Now Hellman hopes he has a third "fool's home run" in him; he says his nuclear risk analysis project has "the same feeling" as the others.

Here are some more highlights from our conversation.

Power: Let's start in the space of cyber security. What would you like to say about the role of cryptography and encryption in cyber security? Looking back over the last 15 years, what has it done for us? What has it not done for us? What are the lessons learned?

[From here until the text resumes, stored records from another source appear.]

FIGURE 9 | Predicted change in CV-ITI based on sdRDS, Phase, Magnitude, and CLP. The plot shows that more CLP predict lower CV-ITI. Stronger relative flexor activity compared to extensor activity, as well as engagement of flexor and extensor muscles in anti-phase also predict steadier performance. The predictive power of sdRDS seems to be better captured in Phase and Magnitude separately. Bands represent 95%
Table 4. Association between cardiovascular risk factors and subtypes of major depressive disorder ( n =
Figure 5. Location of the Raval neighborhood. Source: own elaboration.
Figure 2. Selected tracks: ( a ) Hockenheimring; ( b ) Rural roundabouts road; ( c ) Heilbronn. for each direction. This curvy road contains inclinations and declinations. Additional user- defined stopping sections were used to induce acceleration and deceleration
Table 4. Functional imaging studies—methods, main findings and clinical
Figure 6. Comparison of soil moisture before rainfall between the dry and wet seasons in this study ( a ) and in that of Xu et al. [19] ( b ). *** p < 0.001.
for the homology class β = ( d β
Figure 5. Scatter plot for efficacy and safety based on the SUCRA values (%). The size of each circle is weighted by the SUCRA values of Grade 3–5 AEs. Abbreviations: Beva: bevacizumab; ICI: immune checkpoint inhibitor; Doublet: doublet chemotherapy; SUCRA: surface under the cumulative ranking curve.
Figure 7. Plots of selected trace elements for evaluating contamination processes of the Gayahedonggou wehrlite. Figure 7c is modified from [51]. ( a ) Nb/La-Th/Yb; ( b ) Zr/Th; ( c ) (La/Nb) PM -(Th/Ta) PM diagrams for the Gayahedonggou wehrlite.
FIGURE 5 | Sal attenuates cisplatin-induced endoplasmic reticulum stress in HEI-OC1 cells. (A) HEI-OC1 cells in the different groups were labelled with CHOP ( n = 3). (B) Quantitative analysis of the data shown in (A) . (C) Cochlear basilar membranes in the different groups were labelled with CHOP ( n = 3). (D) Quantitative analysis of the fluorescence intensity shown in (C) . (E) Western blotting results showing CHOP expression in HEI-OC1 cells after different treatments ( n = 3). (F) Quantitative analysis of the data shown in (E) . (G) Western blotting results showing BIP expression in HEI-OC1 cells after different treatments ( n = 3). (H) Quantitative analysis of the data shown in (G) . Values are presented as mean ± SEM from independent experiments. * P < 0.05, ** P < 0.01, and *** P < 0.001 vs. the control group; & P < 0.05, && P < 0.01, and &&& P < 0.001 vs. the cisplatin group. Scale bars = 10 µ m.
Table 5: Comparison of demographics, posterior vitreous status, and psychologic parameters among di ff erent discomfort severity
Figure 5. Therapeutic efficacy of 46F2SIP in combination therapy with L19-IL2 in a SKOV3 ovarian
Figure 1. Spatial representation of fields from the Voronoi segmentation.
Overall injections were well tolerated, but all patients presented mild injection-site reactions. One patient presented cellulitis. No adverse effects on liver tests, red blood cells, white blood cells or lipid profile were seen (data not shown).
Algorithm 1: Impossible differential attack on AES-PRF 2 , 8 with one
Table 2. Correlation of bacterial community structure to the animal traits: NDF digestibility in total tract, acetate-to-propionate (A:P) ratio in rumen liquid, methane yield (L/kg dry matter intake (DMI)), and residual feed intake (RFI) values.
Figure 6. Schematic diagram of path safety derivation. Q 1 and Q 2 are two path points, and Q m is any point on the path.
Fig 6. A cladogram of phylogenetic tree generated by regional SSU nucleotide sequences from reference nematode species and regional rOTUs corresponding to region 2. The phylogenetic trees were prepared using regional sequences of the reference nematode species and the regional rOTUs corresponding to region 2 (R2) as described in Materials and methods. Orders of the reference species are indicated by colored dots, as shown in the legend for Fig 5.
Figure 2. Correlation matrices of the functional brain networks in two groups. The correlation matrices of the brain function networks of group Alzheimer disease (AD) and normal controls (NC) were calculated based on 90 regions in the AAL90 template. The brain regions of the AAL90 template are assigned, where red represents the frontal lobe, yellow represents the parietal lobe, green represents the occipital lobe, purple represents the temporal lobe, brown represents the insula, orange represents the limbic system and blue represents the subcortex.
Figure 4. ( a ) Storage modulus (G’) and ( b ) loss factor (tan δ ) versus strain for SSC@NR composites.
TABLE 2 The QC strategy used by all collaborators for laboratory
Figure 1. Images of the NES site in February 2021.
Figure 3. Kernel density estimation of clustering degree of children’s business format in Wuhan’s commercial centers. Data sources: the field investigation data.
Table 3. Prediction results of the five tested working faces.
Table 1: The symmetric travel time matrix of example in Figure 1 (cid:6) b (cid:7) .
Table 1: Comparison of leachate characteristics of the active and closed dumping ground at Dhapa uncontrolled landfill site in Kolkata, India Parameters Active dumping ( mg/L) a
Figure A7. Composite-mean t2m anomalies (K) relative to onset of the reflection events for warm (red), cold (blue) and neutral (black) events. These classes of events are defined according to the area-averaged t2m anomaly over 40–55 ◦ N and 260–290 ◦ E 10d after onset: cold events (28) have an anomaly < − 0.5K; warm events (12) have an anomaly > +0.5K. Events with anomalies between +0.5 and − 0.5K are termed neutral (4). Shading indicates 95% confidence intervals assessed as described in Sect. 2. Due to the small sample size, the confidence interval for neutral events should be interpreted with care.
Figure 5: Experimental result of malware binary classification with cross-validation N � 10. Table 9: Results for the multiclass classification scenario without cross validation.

Hellman: "When Whit Diffie and I published New Directions in Cryptography in 1976 (I always talk in terms of Whit Diffie and me, because we were working together. (Ralph Merkle was also working, independently, at Berkeley, and he was involved integrally in terms of public key cryptography), we thought that widespread use of encryption was five years, or at the most, ten years away. It turns out we were wrong by a factor of 2 to 3 (or maybe 4). Visionaries see the future better than the average person, but we were too optimistic. & We have been somewhat concerned with the limited gene-pool in public key cryptography. When we developed public key cryptography, we thought there would be a wide range of choices for public key crypto systems, just as there is a wide range of choices for conventional crypto. When they did the Advanced Encryption Standard (AES) call for algorithms, they got about 15 algorithms, and they could have had more; whereas, in public key cryptography, we had the Diffie-Hellman key exchange, and the El Gamal signatures and the RSA public key crypto system. & That is a very limited DNA. In the progress of cryptanalysis, i.e., what we knew in 1976 versus what we knew in 1980 versus what we knew in 1990, there have been major advances made; none of which have actually broken these systems, but which have pushed the required key sizes upward. When I was giving lectures on this in the late 1970s, I would put up slide and propose that the key size for RSA, if you wanted to be conservative, should have been at least two thousand bits. And I pointed out that if you factored in one more advance you might need as much as ten thousand bits. Now, with the advances we have seen, one more could push us up beyond ten thousand bits. So elliptic curve needs to be looked at, but even with elliptic curve it is a more limited gene pool than we would like. It is potentially vulnerable."